A naive response assumes insurance is enough, and the challenge is finding a large enough reinsurer to pay out. An even more naive response assumes this challenge can be fixed by inserting the federal government as a backstop to the insurance. The flaw in this thinking is that it makes society responsible for paying itself back for harm done to it. This won’t work. The harm would have been done. Society would pay for the majority of the consequences of the gamble the AI companies made.
These dynamics suggest that effective regulation needs balance, in order to use organic forces, and yet also not leave a gap. Dean is right that it improves the case for government involvement. If there’s a gap between the company’s incentives and the societal incentives on a topic so important, we should align those.
An industry body that both shares security practices and sets standards is a start. Shared excess liability amongst all AI companies would add to existing incentives. If one fails to prevent harm in a small way, that company fails alone. If one fails in a big way, they all fail. Expanding the pool in this way is better than involving the government, as these are the players with the ability to influence the risk. Those incentives will encourage maintaining quality standards, but keep the standards moored to efficiency and effectiveness.
That’s still not enough though, so a government body above that respects the value of organic forces, would be a second step. The challenge here is how to prevent this body from losing interest in efficiency. It’s natural for them to be interested in effectiveness, but efficiency comes with more difficulty. If standards ignore efficiency, you undermine the organic forces and risk taking a step backwards instead of forwards.
What doesn’t work?
The framework I’m discussing, can appear to be a compromise between two points of view. That’s not the intent. There is no intent to choose a middle point, in order to satisfy two points of view.

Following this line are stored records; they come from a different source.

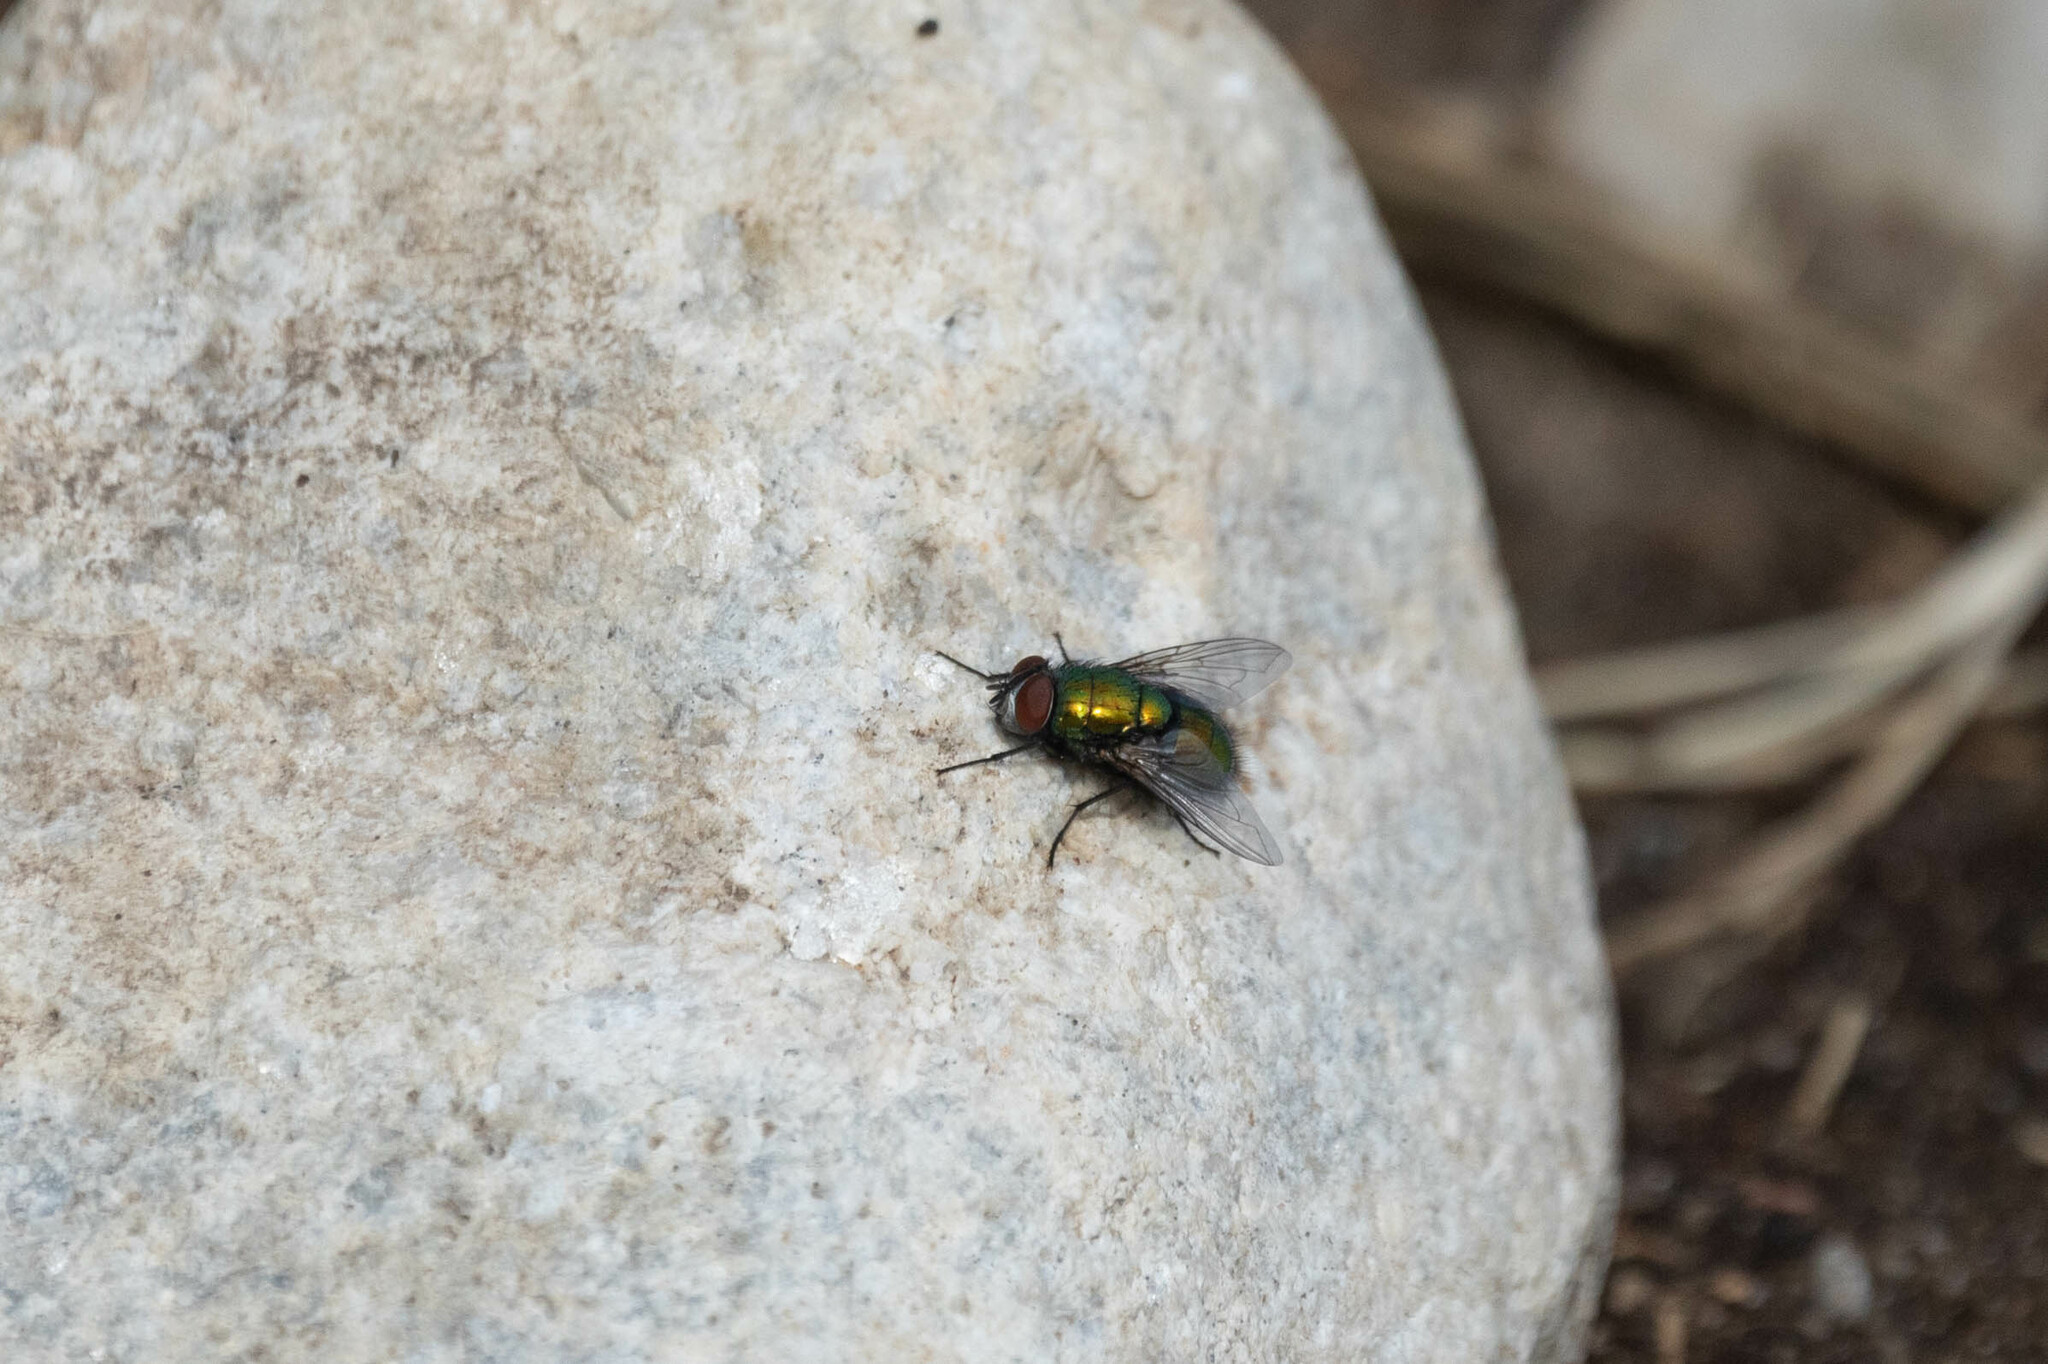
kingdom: Animalia
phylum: Arthropoda
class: Insecta
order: Diptera
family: Calliphoridae
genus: Lucilia
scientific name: Lucilia sericata
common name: Blow fly
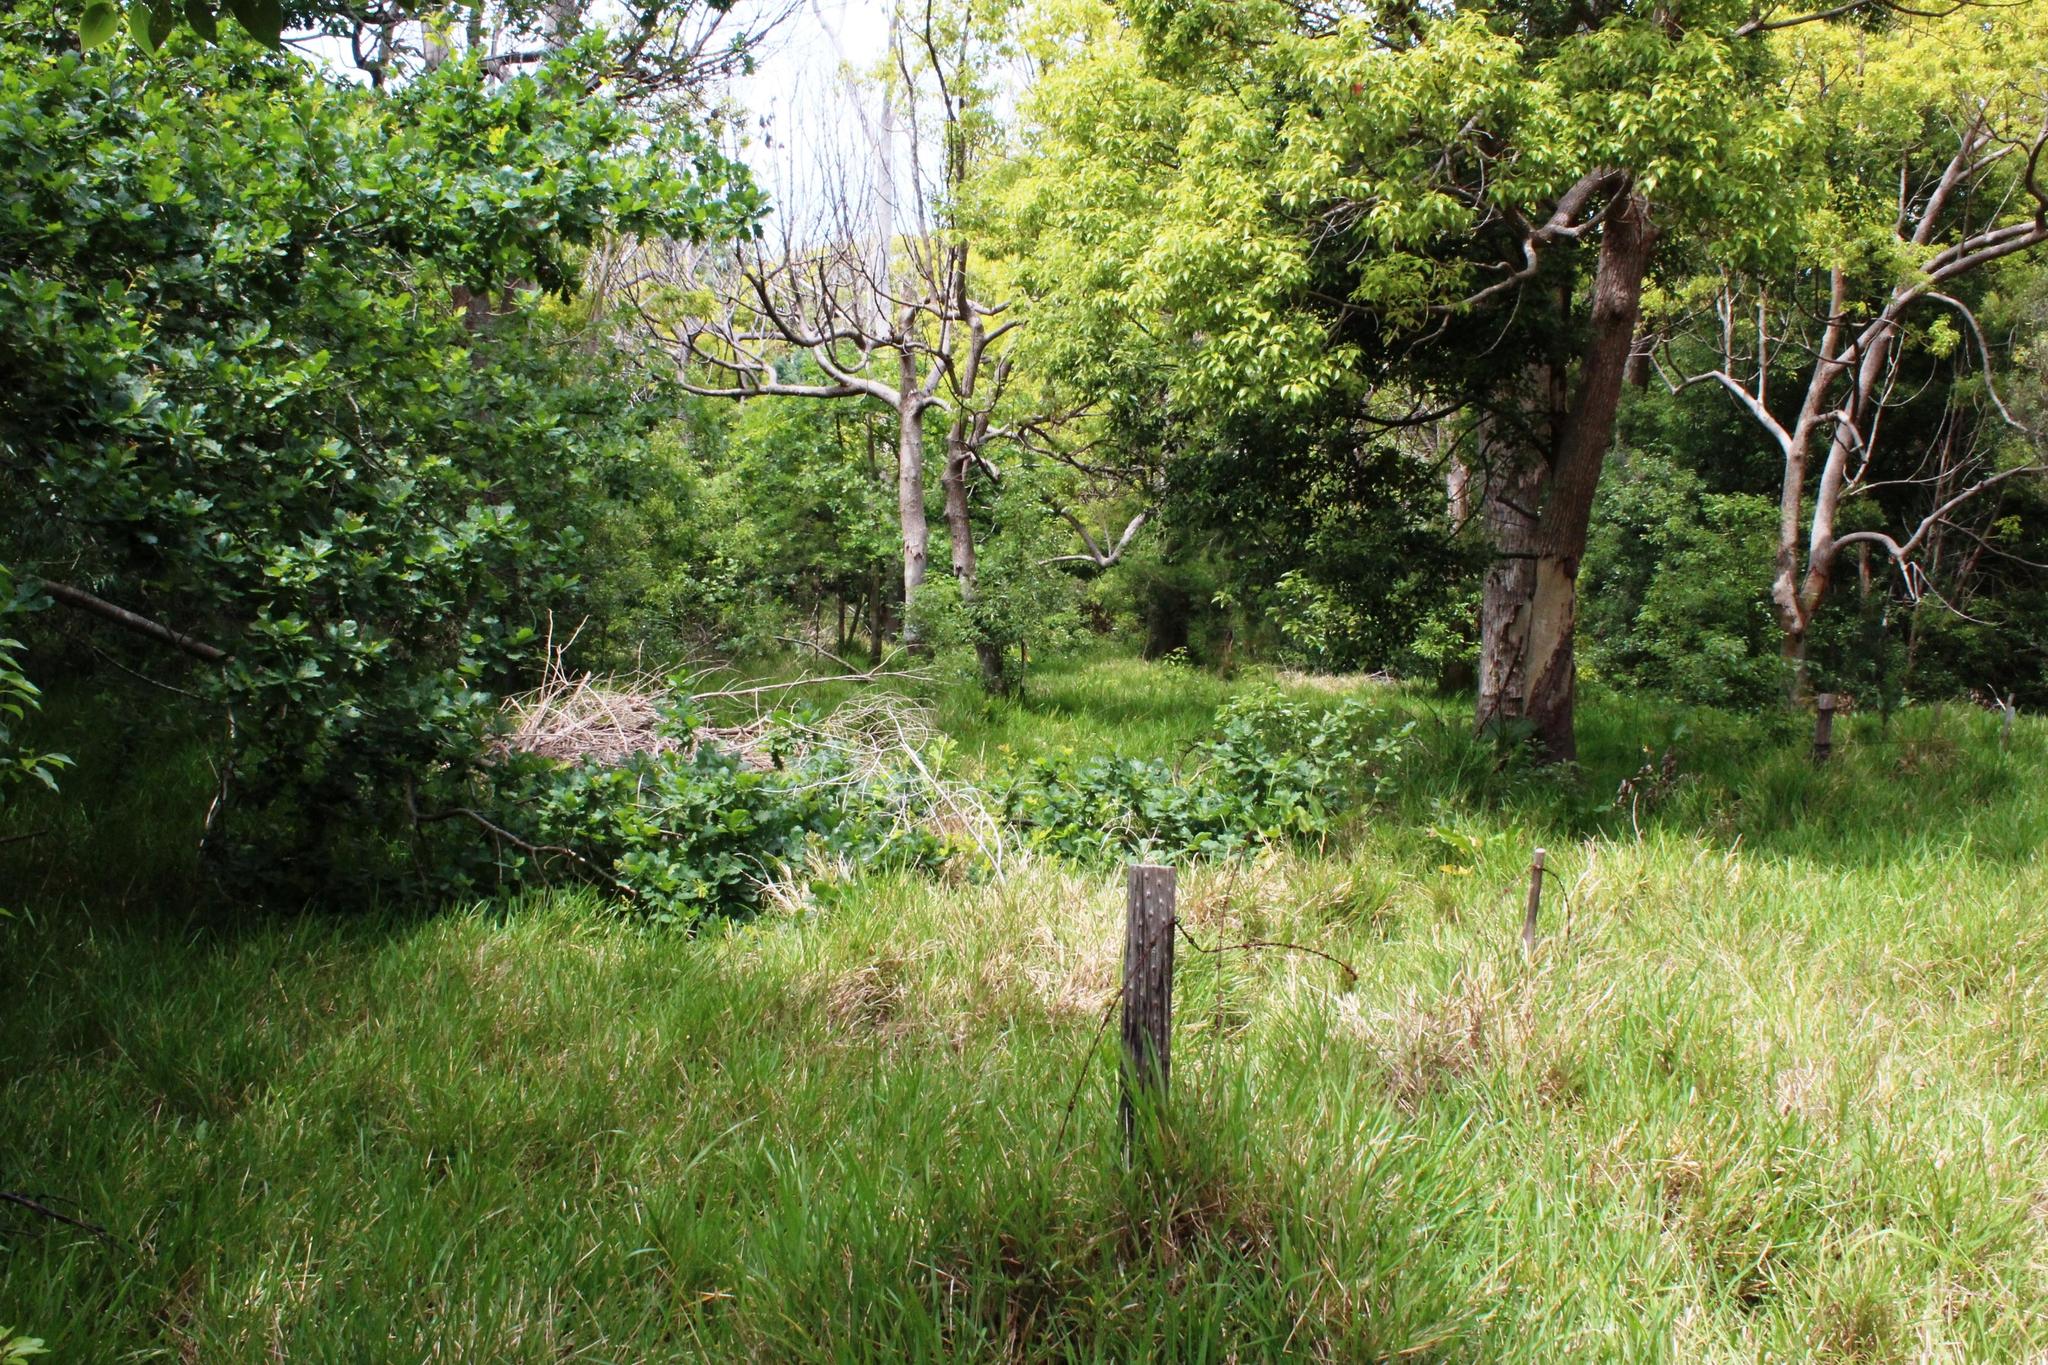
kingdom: Plantae
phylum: Tracheophyta
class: Magnoliopsida
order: Laurales
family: Lauraceae
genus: Cinnamomum
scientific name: Cinnamomum camphora
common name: Camphortree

I think the merits of this model fit without any politics.
The model does however balance multiple forces, and is not aligned with any maximal plan. That type of balance only makes sense if the maximal plans aren’t reasonable. To make it clear, I don’t support any maximal plans. It will take additional posts to flesh out why, and others have defended these points independently. But in the light of outlining my thinking, the basic is:
AI bans: You have no chance. You have no global solution. It’s not a good idea in the first place, as AI will be very useful, but that’s not the biggest flaw. The biggest flaw is all of the partial wins - company X refuses to use AI, country Y bans AI - they all fail in the end and don’t contribute to any goal aligned with the best case for a ban.
No regulations: Clearly something is needed here. This group is somewhat of a strawman though, as even people like Dean Ball see a role for regulation. The better critique is that there are many people who are implicitly “no regulationists”, because they oppose everything proposed and don’t put together enough to actually do something.
Top-down regulations: Strangling organic safety efforts in top-down paperwork is a surefire way to fail. That doesn’t mean there isn’t a top, but it does mean, it can’t be total, and since it’s starting later, it should expect to start small and iteratively find its fit.
Clearly, there are more details to cover here. I’ve only touched on one dynamic that sets an overall tone, but you’d eventually need a list of initial best practices, and an expert-led group to maintain them. You’ll need a mechanism to choose that group, and a list of powers and limitations that define how they work together, and resolve conflicts. I’ll leave those questions for a future post though.